Jeonghan tertegun sesaat. Memerankan Jihoon? Apa dia harus melakukannya? Mungkin ia harus mencoba sebagai salah satu langkah dalam menata hatinya.

“Baiklah.”

Seungcheol tersenyum dengan jawaban Jeonghan. Ia mulai berlutut dan menggenggam jemari yang lebih kecil darinya. Helaan napas ia keluarkan.

“Jihoon-ah? Aku pikir hubungan kita sudah cukup untuk memulai sesuatu yang lebih serius. Maafkan aku yang tidak pernah berlaku romantis seperti pria di luar sana, tapi aku berjanji untuk selalu mencintai dan melindungimu. Apa kau bersedia hidup menua denganku?”

Jeonghan mengangguk kecil. Ia menahan napas ketika Seungcheol memasangkan cincin di jari manisnya. Mereka saling melempar senyum. Seungcheol kembali berdiri lalu memekik lega.

“Wahhh! Aku melakukannya! Apa kata-kataku tadi terlalu cheesy?”

“Tidak. Aku yakin Jihoon akan sangat tersentuh.” Jeonghan menjawab seraya melepas cincin tadi. Sekarang jarinya terasa kosong kembali.

“Apa kau akan melamarnya di depan abu orang tuamu?”

“Tentu saja. Aku sudah berjanji untuk melamar seseorang di depan orang tuaku sekalipun mereka telah tiada.”

“Tidak heran gedung tempat abu ini menjadi sepi karena ulahmu.”

Hening sejenak.

“Jeonghan-ah? Terimakasih telah mendesign cincin ini.”

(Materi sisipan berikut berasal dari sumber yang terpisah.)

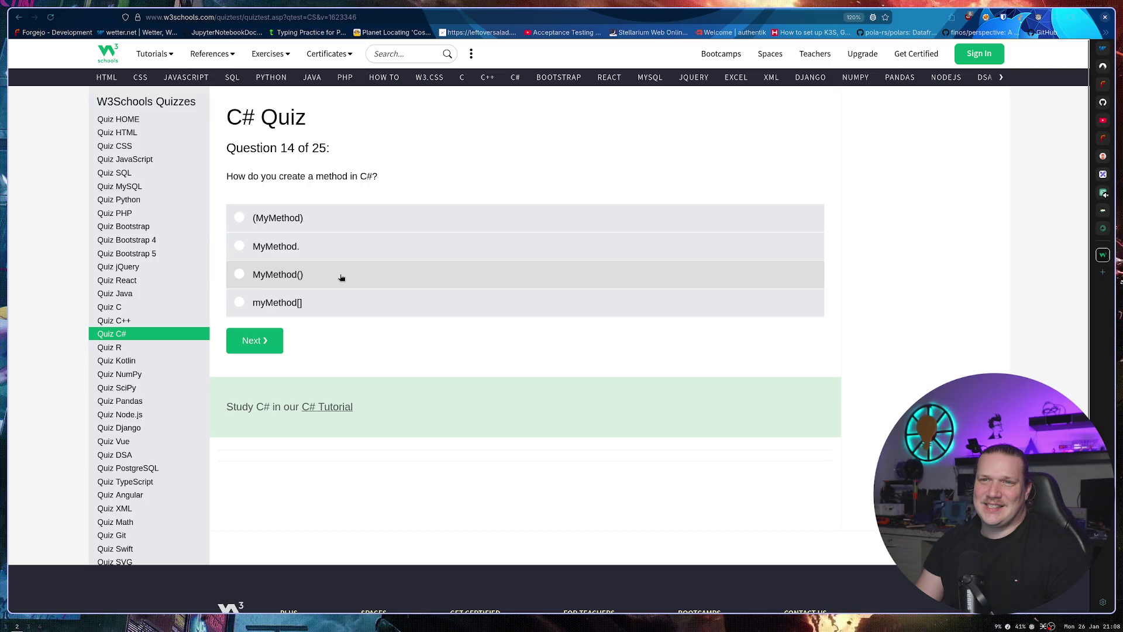
Answer MyMethod(), MyMethod();, class and MyClass myObj = new MyClass(); for questions 14–17.
click(318, 278)
click(251, 339)
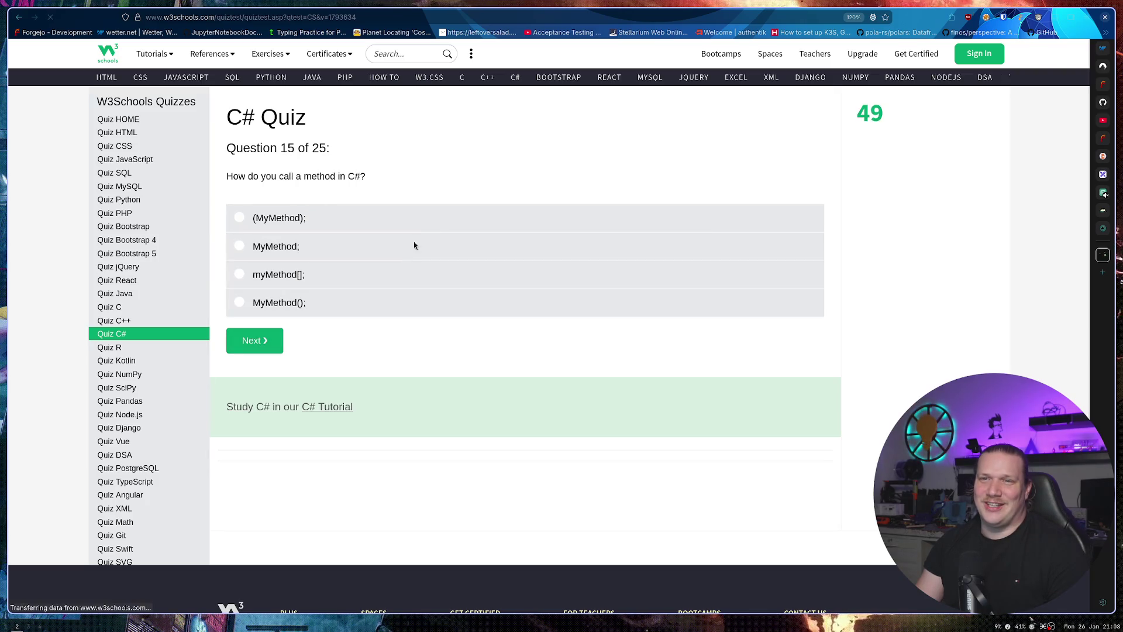
click(308, 303)
click(263, 340)
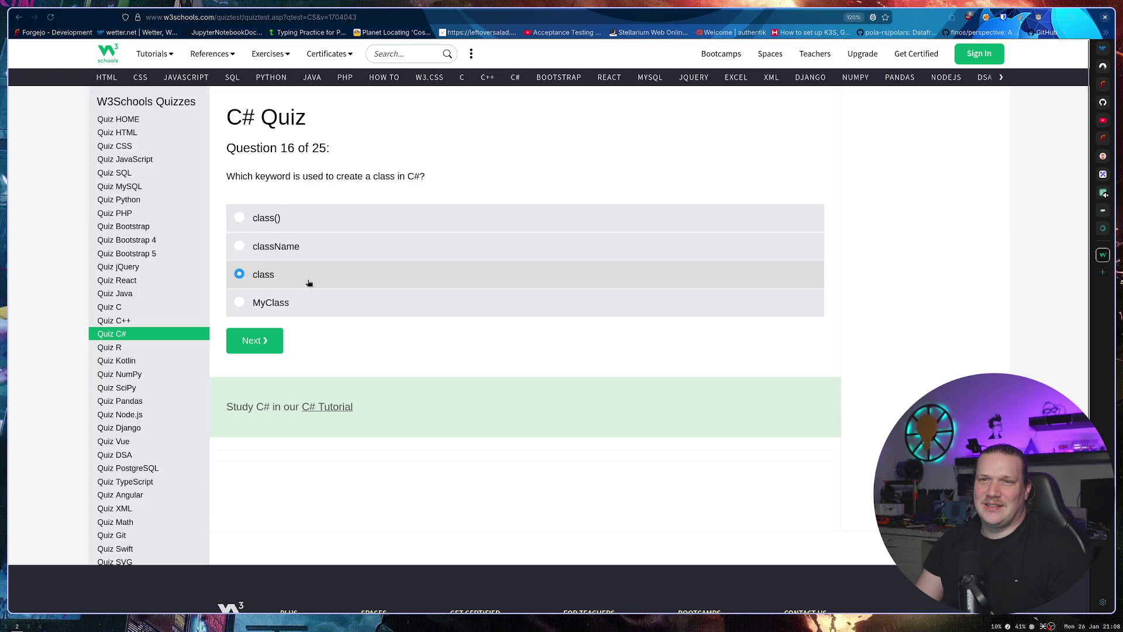
click(264, 346)
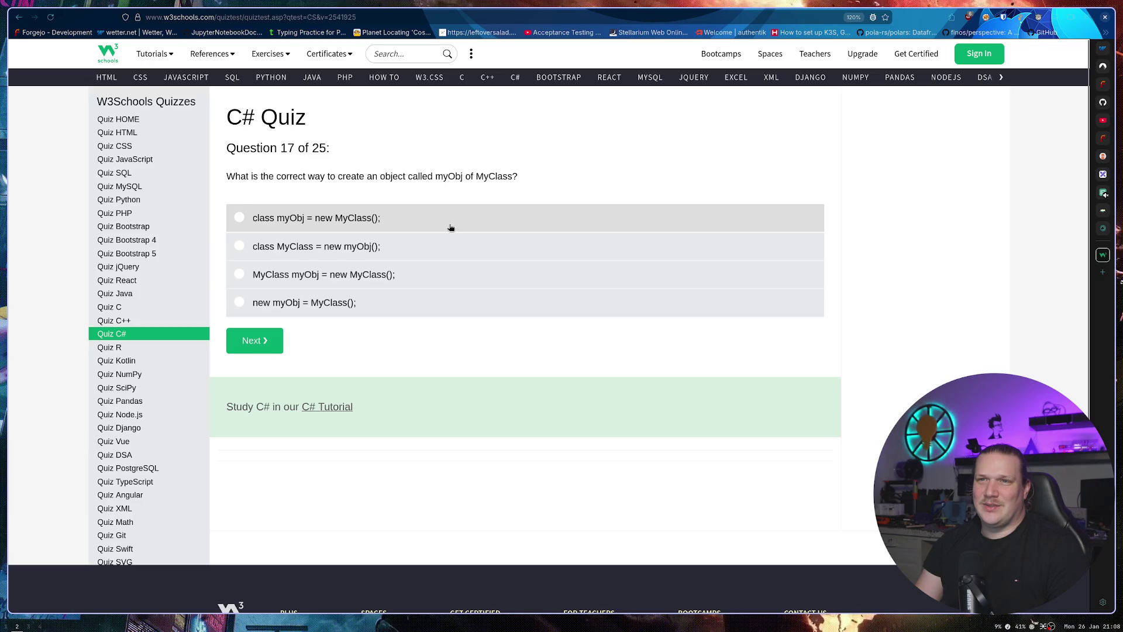
drag(383, 176, 472, 176)
click(438, 180)
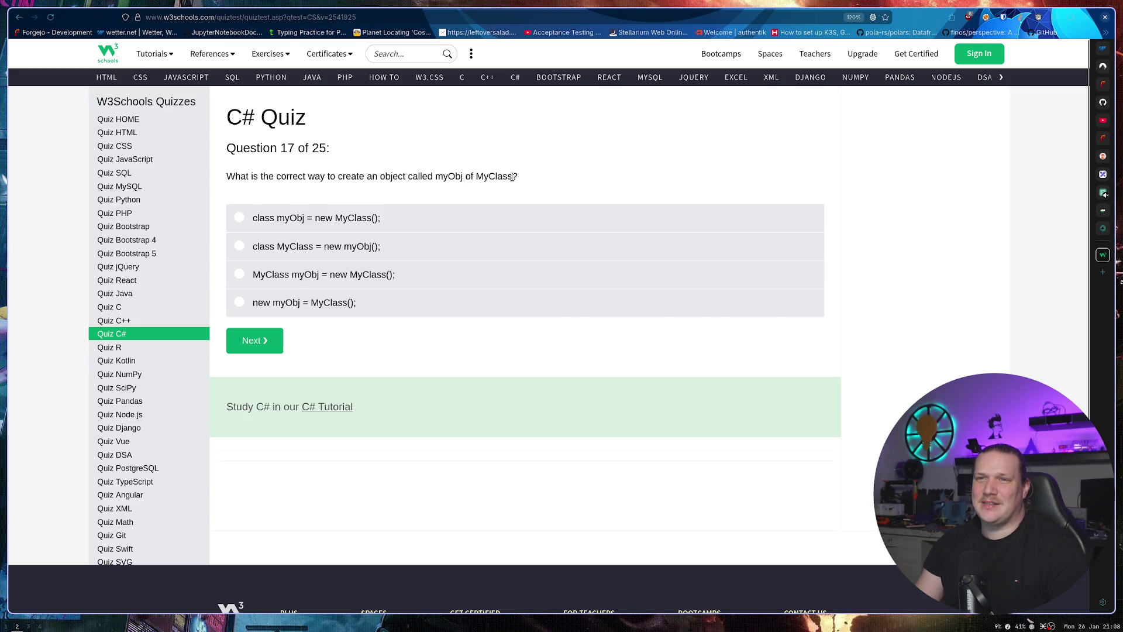
click(422, 277)
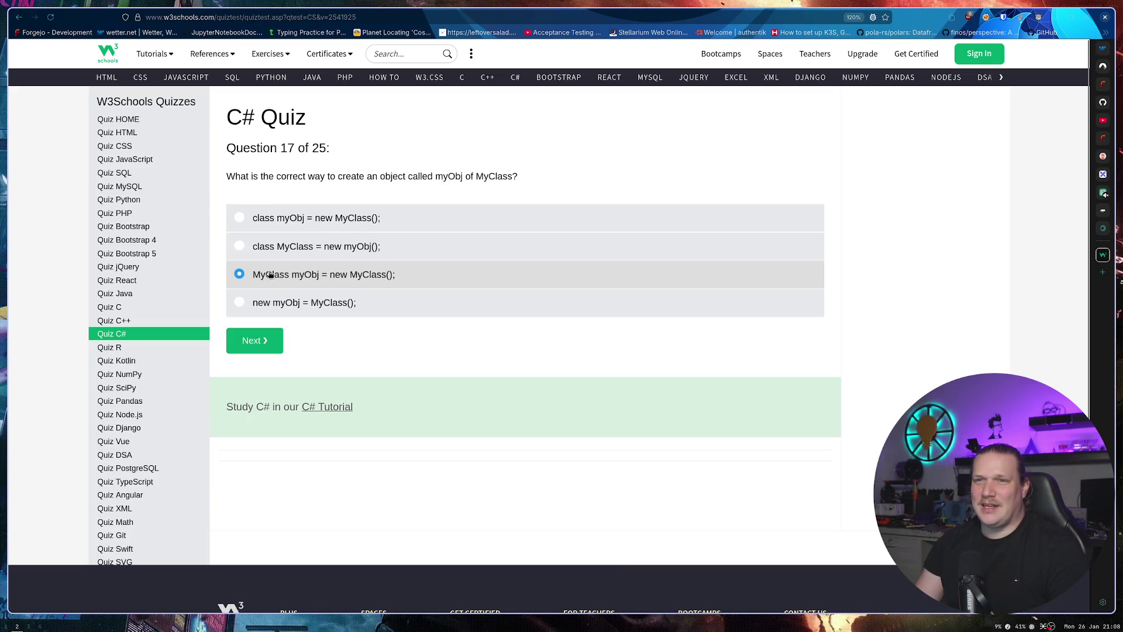
click(261, 345)
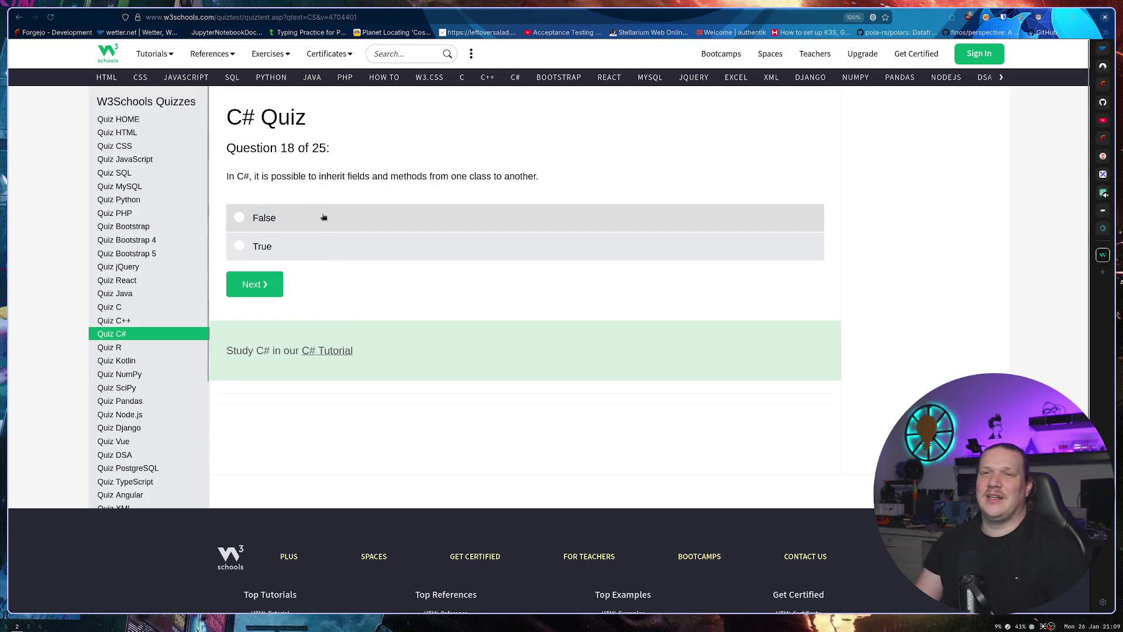
Answer True for inheritance, enum and * for questions 18–20.
drag(293, 176, 519, 177)
click(565, 179)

“Eihh, bukankah kita berteman?” Jeonghan merutuki nada miris yang ia keluarkan.

Atensi mereka tertuju pada dering ponsel Seungcheol. Tanpa bertanya pun ia tahu siapa orang dibalik panggilan itu setelah melihat senyum sumringah pada wajah Seungcheol.

“Dia sudah di pintu masuk.”

“Baiklah. Aku akan pergi, segera hubungi aku kapan tanggalnya, ok?”

Jeonghan tidak benar-benar pergi. Ia menunggu dibalik pintu lain. Ia bisa melihat bagaimana bingungnya wajah Jihoon ketika menemui Seungcheol hingga wajah bahagia ketika cincin yang ia buat tersemat di jari manis pria yang lebih beruntung darinya itu.

Hatinya teriris menyaksikan pemandangan di sana. Tanpa terasa, air mata meluncur membasahi pipi pucatnya. Langkahnya ia seret meninggalkan tempat itu. Ia tak ingin hatinya yang telah sulit ia tata kembali hancur.

Ia berlalu sambil terus bergumam, ‘Setidaknya kita masih berteman bukan?’.